* [EXCERPTED PASSAGE]:
Former ESPN sportscaster Sandra Neil Wallace makes her young adult debut with a historical fiction novel that School Library Journal recommends to fans of Friday Night Lights in a starred review.
Felix “Red” O’Sullivan’s world is crumbling around him: the mine that employs most of town is on the brink of closing, threatening to shutter the entire town and his high school with it. But Red’s got his own burdens to bear: his older brother, Bobby, died in the war, and he’s been struggling to follow in his footsteps ever since. That means assuming Bobby’s old position as quarterback and leading the last-ever Muckers team to the championship.
But the only way for the hardscrabble Muckers to win State is to go undefeated and tackle their biggest rival, Phoenix United, which would be something of a miracle. Luckily, miracles can happen all the time on the field.
MY TWO CENTS:
I admit I started reading this book because I had a little bit of Superbowl fever (Can we talk about that last call? No? Ok…)
Muckers took me incredibly by surprise for one reason: I’m reading a book set during World War II, and somehow I still felt like the social climate hasn’t changed that much sixty plus years later.
The novel is based on a true story of the Jerome Muckers. The Muckers in this novel are fictional, but they felt entirely real. We follow “Red” O’Sullivan (Anglo Irish), Rabbit (Italian American), and Cruz (Mexican) as they take up their places in the last football season their town of Hatley will ever have. Theirs is a mining town, which has run dry. The people of the town still cling to shreds of hope, and that hope is football. Football becomes this magnanimous thing, greater even than the power of the lonesome church, and the townspeople put their belief in those kids.
There are some, like Cruz, who keep believing that everything is going to be okay. That Mr. Ruffner (the owner of pretty much the town) will change his mind about closing down the mine, and that they’ll be able to keep going. There are others, like Red’s father, who are broken from such a hard life, that they resolve to drinking and (barely) basic human functioning. Hatley itself is this living, breathing thing that is holding on just barely, it seems, to see the team become champions. And I loved learning about the town as much as I learned about it’s inhabitants, each of them adding layers to the story and to Red’s life. A part of me wanted so very much for a Disney type of resolution, with one of the kids finding an open vein of ore during football practice. But as much as the town is built around the mine, and the mine plays a role in the life or death of the town, the hope of the town lies in a group of scrawny boys whose field is made out of slag.
The training of new and old Muckers is in this paragraph:
“The knees of the wobbly freshman are dripping blood onto the slag and I don’t think he’ll make it. I want to tell him to keep going, that if you on’t you’re sunk. But he’ll have to learn for himself. We’re hanging off the side of a mountain exposed to the desert’s blazing sun with the heart of out town ripped open, churned up, and processes into copper. We play football on the discarded part–the gunk that gets delivered back to us from Cottonville…”

* [EXERCISE TASK 1]: Report how many lines of the rows below contain the string "FACE". Give only the number.

[Extracted data entries]

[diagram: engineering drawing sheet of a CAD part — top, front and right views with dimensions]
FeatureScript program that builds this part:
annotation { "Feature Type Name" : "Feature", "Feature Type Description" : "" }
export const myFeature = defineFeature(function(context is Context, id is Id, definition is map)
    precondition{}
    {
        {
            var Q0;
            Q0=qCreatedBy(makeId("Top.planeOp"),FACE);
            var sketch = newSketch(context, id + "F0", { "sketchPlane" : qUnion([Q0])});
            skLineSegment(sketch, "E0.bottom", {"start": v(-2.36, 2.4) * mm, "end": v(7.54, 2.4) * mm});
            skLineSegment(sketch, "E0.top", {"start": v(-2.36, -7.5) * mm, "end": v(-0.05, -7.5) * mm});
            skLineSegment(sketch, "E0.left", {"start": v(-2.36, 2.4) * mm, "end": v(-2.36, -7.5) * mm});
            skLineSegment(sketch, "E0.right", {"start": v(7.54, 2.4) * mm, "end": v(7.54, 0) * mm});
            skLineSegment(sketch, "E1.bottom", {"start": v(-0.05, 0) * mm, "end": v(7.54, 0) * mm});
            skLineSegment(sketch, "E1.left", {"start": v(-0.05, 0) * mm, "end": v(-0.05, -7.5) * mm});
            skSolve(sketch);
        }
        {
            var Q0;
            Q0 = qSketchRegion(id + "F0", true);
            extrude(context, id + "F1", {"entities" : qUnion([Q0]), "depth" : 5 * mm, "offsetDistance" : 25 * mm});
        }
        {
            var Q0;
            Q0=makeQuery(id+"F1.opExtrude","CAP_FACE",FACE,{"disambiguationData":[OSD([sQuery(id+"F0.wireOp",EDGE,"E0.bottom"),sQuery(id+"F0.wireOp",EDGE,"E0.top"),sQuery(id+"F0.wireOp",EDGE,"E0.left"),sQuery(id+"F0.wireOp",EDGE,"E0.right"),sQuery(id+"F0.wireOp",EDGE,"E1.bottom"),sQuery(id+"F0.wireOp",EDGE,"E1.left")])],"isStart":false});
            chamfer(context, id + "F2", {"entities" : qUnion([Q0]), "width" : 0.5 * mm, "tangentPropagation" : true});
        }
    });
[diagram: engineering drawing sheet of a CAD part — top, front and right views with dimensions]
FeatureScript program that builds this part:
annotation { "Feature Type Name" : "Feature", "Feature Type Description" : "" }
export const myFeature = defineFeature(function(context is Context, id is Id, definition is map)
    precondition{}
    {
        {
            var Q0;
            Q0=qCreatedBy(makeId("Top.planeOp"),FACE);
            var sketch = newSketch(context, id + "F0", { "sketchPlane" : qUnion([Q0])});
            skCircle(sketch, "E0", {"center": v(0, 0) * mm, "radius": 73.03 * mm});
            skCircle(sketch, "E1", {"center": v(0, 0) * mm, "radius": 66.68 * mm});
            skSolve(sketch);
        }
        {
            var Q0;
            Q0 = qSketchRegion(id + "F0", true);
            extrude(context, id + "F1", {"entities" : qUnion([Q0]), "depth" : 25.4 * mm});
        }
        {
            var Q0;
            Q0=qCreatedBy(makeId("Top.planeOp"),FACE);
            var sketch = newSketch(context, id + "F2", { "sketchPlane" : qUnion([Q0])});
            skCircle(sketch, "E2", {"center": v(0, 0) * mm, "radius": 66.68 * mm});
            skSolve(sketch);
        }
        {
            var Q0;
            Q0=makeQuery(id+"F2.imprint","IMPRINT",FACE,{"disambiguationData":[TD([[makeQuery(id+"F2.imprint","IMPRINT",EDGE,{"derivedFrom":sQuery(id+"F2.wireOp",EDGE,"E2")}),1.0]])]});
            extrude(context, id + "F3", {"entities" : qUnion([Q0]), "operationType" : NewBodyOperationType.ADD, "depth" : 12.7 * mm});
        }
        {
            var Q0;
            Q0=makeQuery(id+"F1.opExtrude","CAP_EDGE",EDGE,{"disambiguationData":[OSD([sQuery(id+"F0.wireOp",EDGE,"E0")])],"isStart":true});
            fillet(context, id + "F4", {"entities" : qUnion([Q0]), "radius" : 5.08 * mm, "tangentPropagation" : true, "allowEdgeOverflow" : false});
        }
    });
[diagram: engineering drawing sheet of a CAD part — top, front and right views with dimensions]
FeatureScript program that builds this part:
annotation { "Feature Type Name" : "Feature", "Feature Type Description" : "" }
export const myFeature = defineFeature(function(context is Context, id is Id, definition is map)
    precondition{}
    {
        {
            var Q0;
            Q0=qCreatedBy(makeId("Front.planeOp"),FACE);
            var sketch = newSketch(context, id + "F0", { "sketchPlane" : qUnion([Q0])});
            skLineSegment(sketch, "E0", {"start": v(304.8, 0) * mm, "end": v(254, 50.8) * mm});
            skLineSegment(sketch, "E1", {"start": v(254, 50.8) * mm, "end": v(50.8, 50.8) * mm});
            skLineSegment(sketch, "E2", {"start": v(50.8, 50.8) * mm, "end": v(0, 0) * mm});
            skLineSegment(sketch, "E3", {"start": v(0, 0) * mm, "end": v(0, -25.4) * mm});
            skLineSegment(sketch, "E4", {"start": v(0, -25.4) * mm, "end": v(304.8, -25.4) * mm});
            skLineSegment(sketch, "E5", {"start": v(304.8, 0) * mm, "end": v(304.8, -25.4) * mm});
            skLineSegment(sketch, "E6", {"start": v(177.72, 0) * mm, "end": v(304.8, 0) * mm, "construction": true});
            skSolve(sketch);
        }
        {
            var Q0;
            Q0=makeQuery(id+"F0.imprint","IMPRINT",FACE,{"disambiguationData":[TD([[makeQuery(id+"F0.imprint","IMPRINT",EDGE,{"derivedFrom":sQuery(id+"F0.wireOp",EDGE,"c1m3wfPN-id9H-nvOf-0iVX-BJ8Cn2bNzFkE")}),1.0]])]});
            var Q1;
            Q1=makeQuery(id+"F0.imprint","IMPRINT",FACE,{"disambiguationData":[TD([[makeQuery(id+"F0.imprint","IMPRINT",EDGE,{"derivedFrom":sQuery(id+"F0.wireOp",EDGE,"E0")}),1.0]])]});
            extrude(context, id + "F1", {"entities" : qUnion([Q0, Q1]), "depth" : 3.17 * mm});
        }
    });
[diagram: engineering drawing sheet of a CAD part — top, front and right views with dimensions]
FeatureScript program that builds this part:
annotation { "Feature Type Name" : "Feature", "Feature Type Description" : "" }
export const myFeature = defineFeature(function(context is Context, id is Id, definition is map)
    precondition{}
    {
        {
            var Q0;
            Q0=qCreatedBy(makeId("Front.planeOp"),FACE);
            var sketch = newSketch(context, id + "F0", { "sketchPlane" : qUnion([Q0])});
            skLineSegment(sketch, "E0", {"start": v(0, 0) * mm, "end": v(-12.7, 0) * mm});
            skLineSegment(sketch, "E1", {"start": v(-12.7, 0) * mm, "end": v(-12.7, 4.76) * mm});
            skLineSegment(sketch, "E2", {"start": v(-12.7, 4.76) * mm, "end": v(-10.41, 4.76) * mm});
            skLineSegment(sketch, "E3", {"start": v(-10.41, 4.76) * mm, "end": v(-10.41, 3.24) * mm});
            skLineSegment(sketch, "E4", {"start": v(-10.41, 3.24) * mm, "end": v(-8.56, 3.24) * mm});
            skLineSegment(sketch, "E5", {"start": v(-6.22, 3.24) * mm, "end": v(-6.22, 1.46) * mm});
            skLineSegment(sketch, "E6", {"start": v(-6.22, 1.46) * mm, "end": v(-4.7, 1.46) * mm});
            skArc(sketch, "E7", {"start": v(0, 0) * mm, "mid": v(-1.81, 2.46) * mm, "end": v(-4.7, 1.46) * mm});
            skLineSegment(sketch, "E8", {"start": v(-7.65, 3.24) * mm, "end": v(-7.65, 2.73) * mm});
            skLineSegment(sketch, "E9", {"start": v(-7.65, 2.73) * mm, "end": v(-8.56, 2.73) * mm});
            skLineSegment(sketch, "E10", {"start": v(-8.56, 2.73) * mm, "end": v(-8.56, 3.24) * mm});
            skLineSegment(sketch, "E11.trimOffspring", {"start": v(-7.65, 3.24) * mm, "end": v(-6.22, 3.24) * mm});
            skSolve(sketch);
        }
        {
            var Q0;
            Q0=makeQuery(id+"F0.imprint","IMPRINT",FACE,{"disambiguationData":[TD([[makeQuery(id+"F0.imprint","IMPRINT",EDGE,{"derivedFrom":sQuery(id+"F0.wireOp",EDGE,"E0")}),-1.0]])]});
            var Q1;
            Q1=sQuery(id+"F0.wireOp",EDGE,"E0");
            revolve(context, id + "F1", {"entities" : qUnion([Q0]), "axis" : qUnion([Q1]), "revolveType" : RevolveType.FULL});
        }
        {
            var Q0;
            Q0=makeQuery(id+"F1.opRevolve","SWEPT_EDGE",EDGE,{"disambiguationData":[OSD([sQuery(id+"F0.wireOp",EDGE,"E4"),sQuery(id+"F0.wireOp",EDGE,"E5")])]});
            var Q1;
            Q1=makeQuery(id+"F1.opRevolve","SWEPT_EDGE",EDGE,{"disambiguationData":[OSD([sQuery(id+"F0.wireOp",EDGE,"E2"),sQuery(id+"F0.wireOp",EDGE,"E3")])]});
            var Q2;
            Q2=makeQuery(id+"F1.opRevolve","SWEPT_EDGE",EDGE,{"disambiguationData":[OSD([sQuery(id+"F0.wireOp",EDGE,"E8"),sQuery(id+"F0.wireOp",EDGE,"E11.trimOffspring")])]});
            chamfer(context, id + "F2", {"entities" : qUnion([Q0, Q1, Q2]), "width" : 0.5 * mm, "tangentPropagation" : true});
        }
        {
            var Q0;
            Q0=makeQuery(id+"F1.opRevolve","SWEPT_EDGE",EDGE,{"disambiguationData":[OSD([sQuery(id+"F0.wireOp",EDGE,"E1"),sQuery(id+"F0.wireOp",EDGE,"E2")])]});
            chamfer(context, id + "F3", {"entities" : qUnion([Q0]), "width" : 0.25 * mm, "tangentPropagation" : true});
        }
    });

* [EXERCISE TASK 2]: Resume the review of the novel Muckers above, starting after its last sentence.

* [TASK ANSWER 1]: 10

* [TASK ANSWER 2]:
While the adult workers fight their own struggles, the Hatley young Muckers have their enemies in the form of rival teams with new uniforms, equipment, and a field that isn’t called “Hell’s Corner.” The Cottonville Wolves are the worst, and I actually found myself hating this fictional town that never did anything to me. The more the Muckers keep winning, the more I want them to be okay. I want to pull them out of the story and tell them that history is wrong. That segregation is wrong. That miners shouldn’t have to live off dirt wages. That Rabbit doesn’t have to enlist in the war. That Red’s mother is going to get better. The ugly parts of the novel (and I mean ugly in the sense that history can be a cruel thing to read about) is the discrimination that is underlined in the novel.
Red says it best when he’s in the middle of English class and his teacher is putting the fear of Commies into the hearts of his students.
“It’s a funny thing about our town. …everyone’s got the spirit of good ol’ Hatley High. They rally on the sidelines of our football games, but if you want to go for a swim, or say, get married, it better be ‘with’ or ‘to’ your own kind. We come together during the day, but we all head home to our places on the hill. If you climb up from Main to Company Ridge–Gringo Ridge, Cruz likes to remind me–you’re right and her run the mine your house overlooks.
If you stay on Main and follow it to the city limits…you could be Rabbit’s dad…in the middle of Little Italy. If you walk down the hill in the direction from the pool hall that fits your nationality, chances are you work in the mine.
If it’s the Copper star and your legs are draped over a burro…you’re Mexican, maybe Santiago, Cruz’s father, working your way down the switchbacks to the bottom of the Gulch and a little wooden shanty in the Barrio.”
Yeah, that’s pretty emotional to read considering Arizona was still in the headlines in 2014 on account of banning Mexican American studies from public school and not being disability friendly. And when they passed a bill that made it okay for businesses to discriminate against gays.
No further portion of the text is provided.